BEGIN Data provided
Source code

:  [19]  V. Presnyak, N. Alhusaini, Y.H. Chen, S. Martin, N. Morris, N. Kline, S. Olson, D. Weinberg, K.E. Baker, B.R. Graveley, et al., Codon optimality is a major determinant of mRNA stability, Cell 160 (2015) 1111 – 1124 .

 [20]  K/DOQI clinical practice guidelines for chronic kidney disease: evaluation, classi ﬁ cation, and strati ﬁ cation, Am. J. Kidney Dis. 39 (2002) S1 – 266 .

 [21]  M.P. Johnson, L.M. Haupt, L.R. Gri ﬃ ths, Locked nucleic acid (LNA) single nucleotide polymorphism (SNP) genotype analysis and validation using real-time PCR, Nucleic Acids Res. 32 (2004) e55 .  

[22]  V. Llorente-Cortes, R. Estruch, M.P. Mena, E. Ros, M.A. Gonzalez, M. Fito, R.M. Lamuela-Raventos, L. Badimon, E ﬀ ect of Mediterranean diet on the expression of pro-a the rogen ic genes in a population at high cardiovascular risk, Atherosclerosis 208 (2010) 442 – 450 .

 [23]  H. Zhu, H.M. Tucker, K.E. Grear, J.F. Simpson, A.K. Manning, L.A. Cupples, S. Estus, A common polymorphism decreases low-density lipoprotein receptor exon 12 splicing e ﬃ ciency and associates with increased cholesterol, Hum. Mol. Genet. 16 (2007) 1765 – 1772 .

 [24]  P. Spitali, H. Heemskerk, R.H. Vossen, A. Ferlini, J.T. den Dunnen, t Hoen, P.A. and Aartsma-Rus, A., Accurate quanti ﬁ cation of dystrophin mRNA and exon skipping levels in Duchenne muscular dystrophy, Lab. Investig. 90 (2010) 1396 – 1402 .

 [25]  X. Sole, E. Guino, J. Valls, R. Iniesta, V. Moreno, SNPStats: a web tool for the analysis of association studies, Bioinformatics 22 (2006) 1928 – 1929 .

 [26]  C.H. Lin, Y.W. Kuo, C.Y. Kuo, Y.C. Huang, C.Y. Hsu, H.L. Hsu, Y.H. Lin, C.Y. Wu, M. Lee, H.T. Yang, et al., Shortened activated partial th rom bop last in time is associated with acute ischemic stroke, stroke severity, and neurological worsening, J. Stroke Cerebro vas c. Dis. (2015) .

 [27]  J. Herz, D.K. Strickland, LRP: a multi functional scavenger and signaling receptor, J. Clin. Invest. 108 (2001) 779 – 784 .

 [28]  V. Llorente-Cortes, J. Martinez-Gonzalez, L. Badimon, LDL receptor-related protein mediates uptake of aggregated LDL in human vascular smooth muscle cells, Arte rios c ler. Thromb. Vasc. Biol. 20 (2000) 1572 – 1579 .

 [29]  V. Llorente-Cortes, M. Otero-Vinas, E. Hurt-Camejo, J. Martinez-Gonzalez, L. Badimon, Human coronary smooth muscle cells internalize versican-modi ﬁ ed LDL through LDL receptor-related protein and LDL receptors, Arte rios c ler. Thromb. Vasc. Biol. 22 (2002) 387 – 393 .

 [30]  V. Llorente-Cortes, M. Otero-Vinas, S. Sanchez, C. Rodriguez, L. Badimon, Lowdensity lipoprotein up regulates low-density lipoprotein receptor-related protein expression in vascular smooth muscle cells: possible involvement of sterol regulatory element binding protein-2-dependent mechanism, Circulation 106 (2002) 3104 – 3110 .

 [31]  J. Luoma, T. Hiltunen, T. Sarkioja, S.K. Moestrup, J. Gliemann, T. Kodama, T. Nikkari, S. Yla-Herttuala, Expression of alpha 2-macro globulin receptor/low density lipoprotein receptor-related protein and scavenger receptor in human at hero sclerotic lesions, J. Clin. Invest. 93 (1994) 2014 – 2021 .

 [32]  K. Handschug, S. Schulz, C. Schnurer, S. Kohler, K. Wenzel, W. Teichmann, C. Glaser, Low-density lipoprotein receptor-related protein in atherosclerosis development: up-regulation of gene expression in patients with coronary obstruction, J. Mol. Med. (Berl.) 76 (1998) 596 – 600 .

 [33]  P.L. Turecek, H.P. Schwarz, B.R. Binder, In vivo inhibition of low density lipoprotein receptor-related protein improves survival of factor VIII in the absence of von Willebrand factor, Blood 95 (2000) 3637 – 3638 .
END Data provided
- [Work instruction]:
Reproduce every entry above exactly as it was written.

- [Finished exercise]:
Source code

:  [19]  V. Presnyak, N. Alhusaini, Y.H. Chen, S. Martin, N. Morris, N. Kline, S. Olson, D. Weinberg, K.E. Baker, B.R. Graveley, et al., Codon optimality is a major determinant of mRNA stability, Cell 160 (2015) 1111 – 1124 .

 [20]  K/DOQI clinical practice guidelines for chronic kidney disease: evaluation, classi ﬁ cation, and strati ﬁ cation, Am. J. Kidney Dis. 39 (2002) S1 – 266 .

 [21]  M.P. Johnson, L.M. Haupt, L.R. Gri ﬃ ths, Locked nucleic acid (LNA) single nucleotide polymorphism (SNP) genotype analysis and validation using real-time PCR, Nucleic Acids Res. 32 (2004) e55 .  

[22]  V. Llorente-Cortes, R. Estruch, M.P. Mena, E. Ros, M.A. Gonzalez, M. Fito, R.M. Lamuela-Raventos, L. Badimon, E ﬀ ect of Mediterranean diet on the expression of pro-a the rogen ic genes in a population at high cardiovascular risk, Atherosclerosis 208 (2010) 442 – 450 .

 [23]  H. Zhu, H.M. Tucker, K.E. Grear, J.F. Simpson, A.K. Manning, L.A. Cupples, S. Estus, A common polymorphism decreases low-density lipoprotein receptor exon 12 splicing e ﬃ ciency and associates with increased cholesterol, Hum. Mol. Genet. 16 (2007) 1765 – 1772 .

 [24]  P. Spitali, H. Heemskerk, R.H. Vossen, A. Ferlini, J.T. den Dunnen, t Hoen, P.A. and Aartsma-Rus, A., Accurate quanti ﬁ cation of dystrophin mRNA and exon skipping levels in Duchenne muscular dystrophy, Lab. Investig. 90 (2010) 1396 – 1402 .

 [25]  X. Sole, E. Guino, J. Valls, R. Iniesta, V. Moreno, SNPStats: a web tool for the analysis of association studies, Bioinformatics 22 (2006) 1928 – 1929 .

 [26]  C.H. Lin, Y.W. Kuo, C.Y. Kuo, Y.C. Huang, C.Y. Hsu, H.L. Hsu, Y.H. Lin, C.Y. Wu, M. Lee, H.T. Yang, et al., Shortened activated partial th rom bop last in time is associated with acute ischemic stroke, stroke severity, and neurological worsening, J. Stroke Cerebro vas c. Dis. (2015) .

 [27]  J. Herz, D.K. Strickland, LRP: a multi functional scavenger and signaling receptor, J. Clin. Invest. 108 (2001) 779 – 784 .

 [28]  V. Llorente-Cortes, J. Martinez-Gonzalez, L. Badimon, LDL receptor-related protein mediates uptake of aggregated LDL in human vascular smooth muscle cells, Arte rios c ler. Thromb. Vasc. Biol. 20 (2000) 1572 – 1579 .

 [29]  V. Llorente-Cortes, M. Otero-Vinas, E. Hurt-Camejo, J. Martinez-Gonzalez, L. Badimon, Human coronary smooth muscle cells internalize versican-modi ﬁ ed LDL through LDL receptor-related protein and LDL receptors, Arte rios c ler. Thromb. Vasc. Biol. 22 (2002) 387 – 393 .

 [30]  V. Llorente-Cortes, M. Otero-Vinas, S. Sanchez, C. Rodriguez, L. Badimon, Lowdensity lipoprotein up regulates low-density lipoprotein receptor-related protein expression in vascular smooth muscle cells: possible involvement of sterol regulatory element binding protein-2-dependent mechanism, Circulation 106 (2002) 3104 – 3110 .

 [31]  J. Luoma, T. Hiltunen, T. Sarkioja, S.K. Moestrup, J. Gliemann, T. Kodama, T. Nikkari, S. Yla-Herttuala, Expression of alpha 2-macro globulin receptor/low density lipoprotein receptor-related protein and scavenger receptor in human at hero sclerotic lesions, J. Clin. Invest. 93 (1994) 2014 – 2021 .

 [32]  K. Handschug, S. Schulz, C. Schnurer, S. Kohler, K. Wenzel, W. Teichmann, C. Glaser, Low-density lipoprotein receptor-related protein in atherosclerosis development: up-regulation of gene expression in patients with coronary obstruction, J. Mol. Med. (Berl.) 76 (1998) 596 – 600 .

 [33]  P.L. Turecek, H.P. Schwarz, B.R. Binder, In vivo inhibition of low density lipoprotein receptor-related protein improves survival of factor VIII in the absence of von Willebrand factor, Blood 95 (2000) 3637 – 3638 .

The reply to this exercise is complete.